Österreich: Wörter des Jahres 2020 lauten Babyelefant, Corona und verblümeln

Babyelefant
Bild: Clker / Pixabay

Die Gesellschaft für österreichisches Deutsch hat heute die österreichischen Wörter, Unwörter, Jugendwörter, Sprüche und Unsprüche des Jahres 2020 bekannt gegeben:

Wörter des Jahres 2020

  1. Babyelefant (3720 von 7742 abgegebenen Stimmen)
    Das Wort wurde von den Wählerinnen und Wählern mit großem Abstand auf den ersten Platz gewählt. Es ist ein anschauliches Bild für den Mindestabstand von einem Meter, der gegenüber anderen zum Schutz vor Ansteckung mit dem Corona-Virus eingehalten werden soll und diesen impliziert.

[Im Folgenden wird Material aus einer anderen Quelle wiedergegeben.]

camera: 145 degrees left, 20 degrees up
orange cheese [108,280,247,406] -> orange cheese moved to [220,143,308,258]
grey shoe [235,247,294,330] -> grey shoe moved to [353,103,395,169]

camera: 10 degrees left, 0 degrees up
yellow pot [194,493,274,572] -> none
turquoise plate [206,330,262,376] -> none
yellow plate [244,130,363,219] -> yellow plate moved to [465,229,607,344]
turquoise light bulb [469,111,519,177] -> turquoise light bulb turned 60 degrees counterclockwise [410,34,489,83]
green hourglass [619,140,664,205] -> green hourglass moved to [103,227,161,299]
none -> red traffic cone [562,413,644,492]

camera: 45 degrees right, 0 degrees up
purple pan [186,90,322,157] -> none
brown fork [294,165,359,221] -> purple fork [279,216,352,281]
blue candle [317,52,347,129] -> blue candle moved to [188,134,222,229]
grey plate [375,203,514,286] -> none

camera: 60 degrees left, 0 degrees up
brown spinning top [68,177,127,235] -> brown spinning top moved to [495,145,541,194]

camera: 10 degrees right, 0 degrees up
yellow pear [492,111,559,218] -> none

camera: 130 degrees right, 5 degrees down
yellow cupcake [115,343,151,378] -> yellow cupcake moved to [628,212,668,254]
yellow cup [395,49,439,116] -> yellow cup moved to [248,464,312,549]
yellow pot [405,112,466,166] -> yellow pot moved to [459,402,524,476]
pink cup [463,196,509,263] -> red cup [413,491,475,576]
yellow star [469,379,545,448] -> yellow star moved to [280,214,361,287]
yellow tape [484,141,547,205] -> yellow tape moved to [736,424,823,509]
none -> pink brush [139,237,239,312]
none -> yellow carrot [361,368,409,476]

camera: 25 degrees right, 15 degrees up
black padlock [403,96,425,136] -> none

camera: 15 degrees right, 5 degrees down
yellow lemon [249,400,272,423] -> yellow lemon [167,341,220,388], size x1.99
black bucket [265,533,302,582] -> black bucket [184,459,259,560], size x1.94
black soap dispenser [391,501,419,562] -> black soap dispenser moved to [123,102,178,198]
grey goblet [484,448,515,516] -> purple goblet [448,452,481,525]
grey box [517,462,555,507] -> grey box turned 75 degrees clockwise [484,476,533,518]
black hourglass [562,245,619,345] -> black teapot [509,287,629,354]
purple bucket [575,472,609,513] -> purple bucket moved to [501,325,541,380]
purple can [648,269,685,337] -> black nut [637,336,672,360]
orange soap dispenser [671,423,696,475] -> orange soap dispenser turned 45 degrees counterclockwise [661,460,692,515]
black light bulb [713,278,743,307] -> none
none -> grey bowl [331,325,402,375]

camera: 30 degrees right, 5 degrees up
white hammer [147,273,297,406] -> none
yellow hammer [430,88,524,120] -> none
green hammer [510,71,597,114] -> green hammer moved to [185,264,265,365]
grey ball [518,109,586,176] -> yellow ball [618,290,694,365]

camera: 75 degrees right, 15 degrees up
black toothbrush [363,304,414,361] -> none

Die Vorstellung des putzigen Jungtiers sollte helfen, das ungewohnte und stressvolle Abstandhalten erträglicher zu machen.
    Der Begriff geht auf ein Video einer Kreativagentur der Bundesregierung zurück, die ein lustiges Symbol für die Abstandsregel finden wollte. Das Wort hat mittlerweile Eingang in die Alltagssprache gefunden, vielfach mit einem Augenzwinkern.
  2. Corona (1029 von 7742 abgegebenen Stimmen)
    Corona ist das bestimmende Thema des Jahrs 2020: die Kurzbezeichnung für den global allgegenwärtigen COVID-19 Virus, der für die derzeitige Pandemie verantwortlich ist. Der Begriff steht für alle Bedrohungen, Einschränkungen und Änderungen, die seit dem Ausbruch der Pandemie im Frühjahr 2020 das öffentliche und private Leben aller in maßgeblicher Weise verändert haben und nach wie vor verändern.
  3. verblümeln (1087 von 7742 abgegebenen Stimmen)
    Ironisches Wortspiel mit dem Namen des derzeitigen Finanzministers Gernot Blümel in der Bedeutung „beschönigen“, „idealisieren“, „für dumm verkaufen“, aber auch „beim Budget verrechnen“. Im Ibiza-Untersuchungsausschuss hat er 86 Mal angegeben, sich nicht erinnern zu können und behauptet, für seine Arbeit als Minister nie einen Laptop benutzt zu haben.

Unwörter des Jahres 2020

  1. Coronaparty (1496 von 7646 abgegebenen Stimmen)
    Bezeichnung für das Beisammensein von Menschengruppen, die sich trotz der staatlich verordneten Ausgangssperre in privaten oder öffentlichen Umgebungen treffen, was in der Regel mit hoher Corona-Ansteckungsgefahr einhergeht und dabei das eigene Leben und von anderen in Gefahr bringen kann. Der Begriff wird in den Medien überwiegend negativ verwendet, sehr oft aber auch ironisierend und verharmlosend, obwohl es sich dabei um einen schweren Regelverstoß mit verwaltungs- und strafrechtlichen Folgen handelt.
    Zum Unwort macht es einerseits die Tatsache, dass damit pauschale „Verurteilungen“ ausgesprochen werden, andererseits eine Verharmlosung real existierender Gefahren ermöglicht wird.
  2. Social distancing (1250 von 7646 abgegebenen Stimmen)
    Sachlich falscher Anglizismus, der für viele unverständlich war/ist und so zur Verwirrung, Fehlinformation und auch zur Verärgerung beigetragen hat. Gemeint ist der räumliche Mindestabstand von einem Meter zur Vermeidung von Ansteckungen. Wörtlich genommen fordert der Begriff jedoch zum Einhalten sozialer Distanz auf, was nicht gegen Ansteckung hilft und in Zeiten der Ausgangssperre sogar schädlich ist, weil soziale Nähe zum Ertragen der Folgen der Pandemie beiträgt.
  3. coronabedingt (1001 von 7646 abgegebenen Stimmen)
    Harmlos scheinender Begriff, der eine gewisse Unausweichlichkeit ausdrückt. Er wird im privaten Umfeld daher oft auch als Ausrede verwendet und im öffentlichen Bereich zur Begründung verschiedenster Maßnahmen im Zusammenhang mit der Corona- Pandemie, was vielen schon auf die Nerven geht.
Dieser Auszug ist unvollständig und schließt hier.